# What does it mean when a charger supports n cells

I want to preface this by saying that I'm a beginner and this might be a very silly question but I've spent a while looking at datasheets and online forums and I still don't get this.

I'm trying to select a charger for a project where I'll be charging a Li-ion battery pack with a dynamo hub installed on a bike. Most of the charger ICs I've come across say that they support n cells in series where 1 <= n and at most I've seen 8 or 6 cells being supported by the charger IC.

The typical circuits in the datasheets for these charger ICs show n cells connected in series. My question is, if a charger supports 2 cells does that mean it can support both 2 cells in series and alternatively 2 cells in parallel? I'm confused because if you connect two cells in parallel the charger would see about 3.6V across them and it sees 7.2V if you have 2 in series. In the parallel case, does the charger know that its actually two cells or does it think its one cell with twice the capacity of a single cell?

• The spec is always in series. And yes, the parallel connection makes it think you have fewer, higher-capacity cells. (if it even cares about capacity) – AaronD Jun 29 '17 at 6:41

Check out how many terminals your charger has. Assuming connecting cells in series, a 2-cell charger should have three leads, usually labelled (-), (+3.6) and (+7.2) or something similar. The (+3.6) lead goes in middle point between the cells and is used for balancing. Li-ion cells cannot self-balance in series, so it's pretty much mandatory.
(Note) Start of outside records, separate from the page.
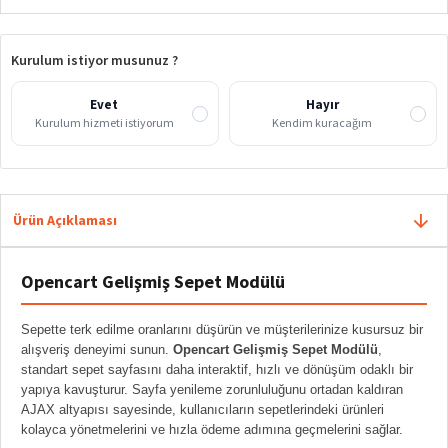
Kurulum istiyor musunuz ?
Evet
Hayır
Kurulum hizmeti istiyorum
Kendim kuracağım
Ürün Açıklaması
Opencart Gelişmiş Sepet Modülü
Sepette terk edilme oranlarını düşürün ve müşterilerinize kusursuz bir
alışveriş deneyimi sunun.
Opencart Gelişmiş Sepet Modülü
,
standart sepet sayfasını daha interaktif, hızlı ve dönüşüm odaklı bir
yapıya kavuşturur. Sayfa yenileme zorunluluğunu ortadan kaldıran
AJAX altyapısı sayesinde, kullanıcıların sepetlerindeki ürünleri
kolayca yönetmelerini ve hızla ödeme adımına geçmelerini sağlar.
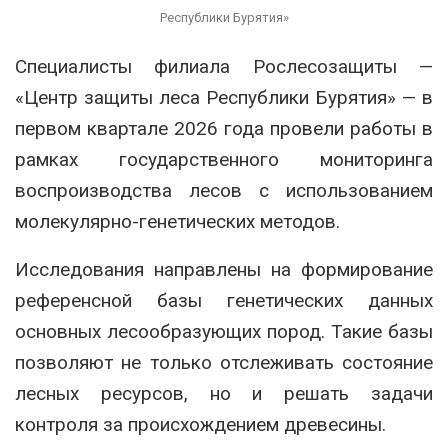
Республики Бурятия»
Специалисты филиала
Рослесозащиты
—
«Центр защиты леса Республики Бурятия» — в
первом квартале 2026 года провели работы в
рамках государственного мониторинга
воспроизводства лесов с использованием
молекулярно-генетических методов.
Исследования направлены на формирование
референсной базы генетических данных
основных лесообразующих пород. Такие базы
позволяют не только отслеживать состояние
лесных ресурсов, но и решать задачи
контроля за происхождением древесины.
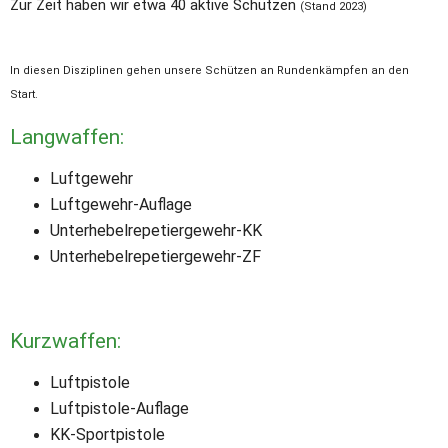
Zur Zeit haben wir etwa 40 aktive Schützen 
(Stand 2023)
In diesen Disziplinen gehen unsere Schützen an Rundenkämpfen an den 
Start.
Langwaffen:
Luftgewehr                                                    
Luftgewehr-Auflage                                   
Unterhebelrepetiergewehr-KK                   
Unterhebelrepetiergewehr-ZF                   
Kurzwaffen:
Luftpistole                                                    
Luftpistole-Auflage                                      
KK-Sportpistole                                            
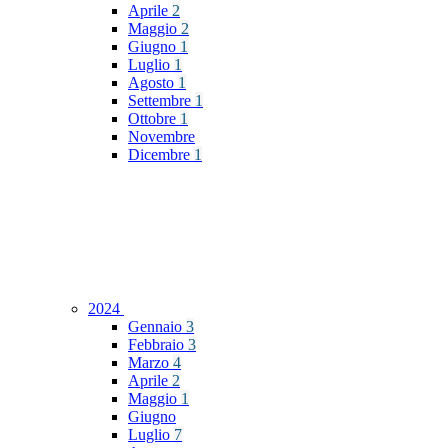
Aprile
2
Maggio
2
Giugno
1
Luglio
1
Agosto
1
Settembre
1
Ottobre
1
Novembre
Dicembre
1
2024
Gennaio
3
Febbraio
3
Marzo
4
Aprile
2
Maggio
1
Giugno
Luglio
7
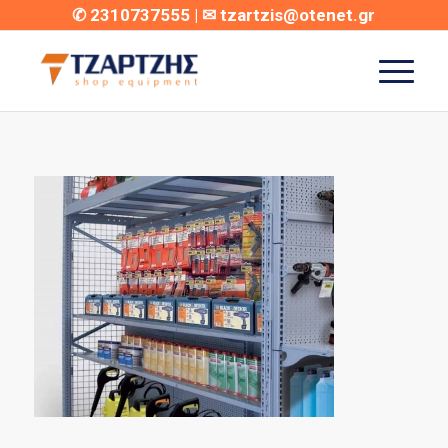
✆
2310737555
| ✉
tzartzis@otenet.gr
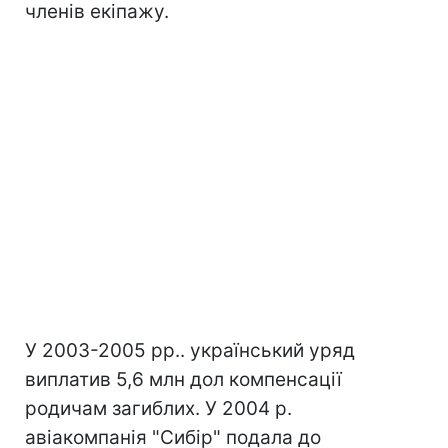
членів екіпажу.
У 2003-2005 рр.. український уряд
виплатив 5,6 млн дол компенсації
родичам загиблих. У 2004 р.
авіакомпанія "Сибір" подала до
If you're connecting cells in parallel, a single-cell charged will do just fine, since parallel cells do self-balance by passing current from more charged cells to less charged ones. There are two things to remember when connecting cells in parallel:

• Cells must be charged to the same voltage before you connect them together. A voltage difference of 0.1V or less guarantees that the balancing current will stay below 0.5C which is safe for most cells.
• Connecting N cells in parallel will result in N times the capacity rating (mA*h), but the C rating will be lower. Unless you use cells with closely matched internal resistance, drawing high current may result in only a few cells with the lowest resistance to be loaded, which may result in a failure.

The specifications of the chargers are for battery cells in series.

When you connect n batteries in series, then the total voltage between the "-" of the first battery and the "+" of the last battery is equal to n times the voltage of one battery.

On the other hand, when you connect n batteries in parallel the voltage at their pins is equal to that of one battery. They will be like a big battery with a capacity equal to n times the capacity of one cell.

So, it makes sense that the chargers are specified for a maximum number of cells in series, since in that case the charger will have to be able to provide this total voltage that is created by all these batteries in series. Otherwise it will not be able to charge them.

If you connect the charger to batteries connected in parallel, the charger will not know anything. Only thing that will happen, is that it will need a long time to charge all of them, longer than it would need for only one cell. That's because the charging current will have to be distributed to more than one cells.